**Records from a data source:**
((

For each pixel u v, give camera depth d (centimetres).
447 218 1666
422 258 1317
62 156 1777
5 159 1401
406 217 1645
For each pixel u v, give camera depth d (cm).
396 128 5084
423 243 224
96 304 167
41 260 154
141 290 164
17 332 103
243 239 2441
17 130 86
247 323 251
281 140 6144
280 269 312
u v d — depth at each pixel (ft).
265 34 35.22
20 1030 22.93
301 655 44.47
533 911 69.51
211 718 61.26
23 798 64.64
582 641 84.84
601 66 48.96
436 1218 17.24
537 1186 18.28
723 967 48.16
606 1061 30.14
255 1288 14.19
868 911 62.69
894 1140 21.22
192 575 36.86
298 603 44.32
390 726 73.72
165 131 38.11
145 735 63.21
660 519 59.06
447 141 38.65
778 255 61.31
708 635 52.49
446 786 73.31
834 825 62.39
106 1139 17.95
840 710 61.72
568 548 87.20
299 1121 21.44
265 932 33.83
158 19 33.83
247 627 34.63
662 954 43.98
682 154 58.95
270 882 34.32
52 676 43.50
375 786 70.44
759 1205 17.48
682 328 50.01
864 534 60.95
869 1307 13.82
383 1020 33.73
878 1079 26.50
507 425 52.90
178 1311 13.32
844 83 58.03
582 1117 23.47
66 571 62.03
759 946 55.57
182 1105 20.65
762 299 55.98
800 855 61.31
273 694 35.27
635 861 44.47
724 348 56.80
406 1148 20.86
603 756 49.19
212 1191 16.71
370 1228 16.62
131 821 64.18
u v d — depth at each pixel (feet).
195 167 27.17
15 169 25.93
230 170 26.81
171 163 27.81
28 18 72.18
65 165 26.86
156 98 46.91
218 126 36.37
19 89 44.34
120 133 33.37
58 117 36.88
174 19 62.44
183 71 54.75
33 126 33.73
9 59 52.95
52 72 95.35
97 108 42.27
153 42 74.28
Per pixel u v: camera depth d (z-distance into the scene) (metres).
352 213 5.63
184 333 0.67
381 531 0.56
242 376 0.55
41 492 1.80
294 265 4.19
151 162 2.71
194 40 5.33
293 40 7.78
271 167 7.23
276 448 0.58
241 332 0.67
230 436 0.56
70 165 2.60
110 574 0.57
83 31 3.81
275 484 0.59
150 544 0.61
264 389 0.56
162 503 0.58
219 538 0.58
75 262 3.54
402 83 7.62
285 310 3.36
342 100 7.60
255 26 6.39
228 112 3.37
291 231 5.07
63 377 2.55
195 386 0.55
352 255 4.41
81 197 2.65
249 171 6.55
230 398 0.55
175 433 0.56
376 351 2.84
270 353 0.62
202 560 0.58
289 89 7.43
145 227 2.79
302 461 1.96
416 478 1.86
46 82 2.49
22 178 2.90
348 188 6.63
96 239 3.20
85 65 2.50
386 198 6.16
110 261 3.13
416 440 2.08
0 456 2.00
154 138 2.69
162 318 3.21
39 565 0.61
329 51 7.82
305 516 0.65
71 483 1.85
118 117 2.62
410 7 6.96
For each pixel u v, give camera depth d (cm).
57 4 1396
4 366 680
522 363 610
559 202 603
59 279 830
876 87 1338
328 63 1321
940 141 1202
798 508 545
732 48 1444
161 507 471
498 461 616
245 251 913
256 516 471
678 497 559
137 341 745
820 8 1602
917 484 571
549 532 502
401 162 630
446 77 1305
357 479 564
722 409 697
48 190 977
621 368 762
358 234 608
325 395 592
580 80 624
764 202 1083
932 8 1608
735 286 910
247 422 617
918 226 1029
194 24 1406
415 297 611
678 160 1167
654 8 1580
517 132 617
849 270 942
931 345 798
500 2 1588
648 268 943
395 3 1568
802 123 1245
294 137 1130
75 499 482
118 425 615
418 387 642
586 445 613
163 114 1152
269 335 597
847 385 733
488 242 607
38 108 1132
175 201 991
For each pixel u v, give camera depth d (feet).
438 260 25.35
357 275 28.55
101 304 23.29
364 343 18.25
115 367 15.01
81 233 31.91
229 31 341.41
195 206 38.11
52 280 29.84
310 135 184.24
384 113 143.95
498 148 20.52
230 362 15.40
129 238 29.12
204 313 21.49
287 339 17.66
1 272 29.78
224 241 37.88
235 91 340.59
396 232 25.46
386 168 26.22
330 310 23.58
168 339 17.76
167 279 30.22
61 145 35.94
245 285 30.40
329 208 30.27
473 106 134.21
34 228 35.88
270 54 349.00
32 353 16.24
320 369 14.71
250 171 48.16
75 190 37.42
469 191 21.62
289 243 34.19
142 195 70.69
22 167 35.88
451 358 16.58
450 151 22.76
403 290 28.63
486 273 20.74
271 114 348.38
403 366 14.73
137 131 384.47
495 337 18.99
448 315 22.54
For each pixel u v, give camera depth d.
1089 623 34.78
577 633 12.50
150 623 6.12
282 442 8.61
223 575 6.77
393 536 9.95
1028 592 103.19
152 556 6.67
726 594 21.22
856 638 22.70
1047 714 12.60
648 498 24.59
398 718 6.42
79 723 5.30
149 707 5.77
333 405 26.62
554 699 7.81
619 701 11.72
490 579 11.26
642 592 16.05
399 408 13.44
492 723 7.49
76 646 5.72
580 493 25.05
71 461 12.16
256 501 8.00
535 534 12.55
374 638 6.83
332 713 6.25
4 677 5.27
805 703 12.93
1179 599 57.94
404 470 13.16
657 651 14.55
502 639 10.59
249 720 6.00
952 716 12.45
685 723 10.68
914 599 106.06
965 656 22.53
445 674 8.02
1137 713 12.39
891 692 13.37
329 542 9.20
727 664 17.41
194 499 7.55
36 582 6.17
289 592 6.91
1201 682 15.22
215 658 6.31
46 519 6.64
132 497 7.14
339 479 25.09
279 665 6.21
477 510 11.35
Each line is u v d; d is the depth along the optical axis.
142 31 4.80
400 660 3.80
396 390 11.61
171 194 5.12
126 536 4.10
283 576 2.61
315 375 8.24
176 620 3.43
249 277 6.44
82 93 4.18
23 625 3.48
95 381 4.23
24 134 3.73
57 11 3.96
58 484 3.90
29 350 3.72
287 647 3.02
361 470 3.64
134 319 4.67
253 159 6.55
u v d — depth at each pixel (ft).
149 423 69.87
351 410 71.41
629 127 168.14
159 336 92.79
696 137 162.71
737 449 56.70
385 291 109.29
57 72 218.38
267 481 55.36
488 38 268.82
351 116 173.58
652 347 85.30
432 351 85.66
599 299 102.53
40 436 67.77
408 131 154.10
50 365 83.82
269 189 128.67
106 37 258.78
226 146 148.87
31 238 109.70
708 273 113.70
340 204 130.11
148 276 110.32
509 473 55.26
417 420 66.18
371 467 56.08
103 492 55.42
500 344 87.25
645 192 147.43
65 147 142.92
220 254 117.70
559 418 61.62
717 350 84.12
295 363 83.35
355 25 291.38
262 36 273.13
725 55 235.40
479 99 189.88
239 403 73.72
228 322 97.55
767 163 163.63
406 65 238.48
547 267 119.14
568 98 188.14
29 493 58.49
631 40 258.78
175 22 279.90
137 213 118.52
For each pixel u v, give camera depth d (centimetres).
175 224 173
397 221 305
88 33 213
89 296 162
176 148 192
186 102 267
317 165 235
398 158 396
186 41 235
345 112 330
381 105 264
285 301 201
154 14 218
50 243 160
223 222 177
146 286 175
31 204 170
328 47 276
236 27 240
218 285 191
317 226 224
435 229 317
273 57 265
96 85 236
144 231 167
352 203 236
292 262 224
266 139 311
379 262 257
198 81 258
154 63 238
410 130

))

**Task goal:** Give back, unchanged, the line containing "417 420 66.18" and each line that comes after it in the entries above, ending with the last.

**Output below:**
417 420 66.18
371 467 56.08
103 492 55.42
500 344 87.25
645 192 147.43
65 147 142.92
220 254 117.70
559 418 61.62
717 350 84.12
295 363 83.35
355 25 291.38
262 36 273.13
725 55 235.40
479 99 189.88
239 403 73.72
228 322 97.55
767 163 163.63
406 65 238.48
547 267 119.14
568 98 188.14
29 493 58.49
631 40 258.78
175 22 279.90
137 213 118.52
For each pixel u v, give camera depth d (centimetres).
175 224 173
397 221 305
88 33 213
89 296 162
176 148 192
186 102 267
317 165 235
398 158 396
186 41 235
345 112 330
381 105 264
285 301 201
154 14 218
50 243 160
223 222 177
146 286 175
31 204 170
328 47 276
236 27 240
218 285 191
317 226 224
435 229 317
273 57 265
96 85 236
144 231 167
352 203 236
292 262 224
266 139 311
379 262 257
198 81 258
154 63 238
410 130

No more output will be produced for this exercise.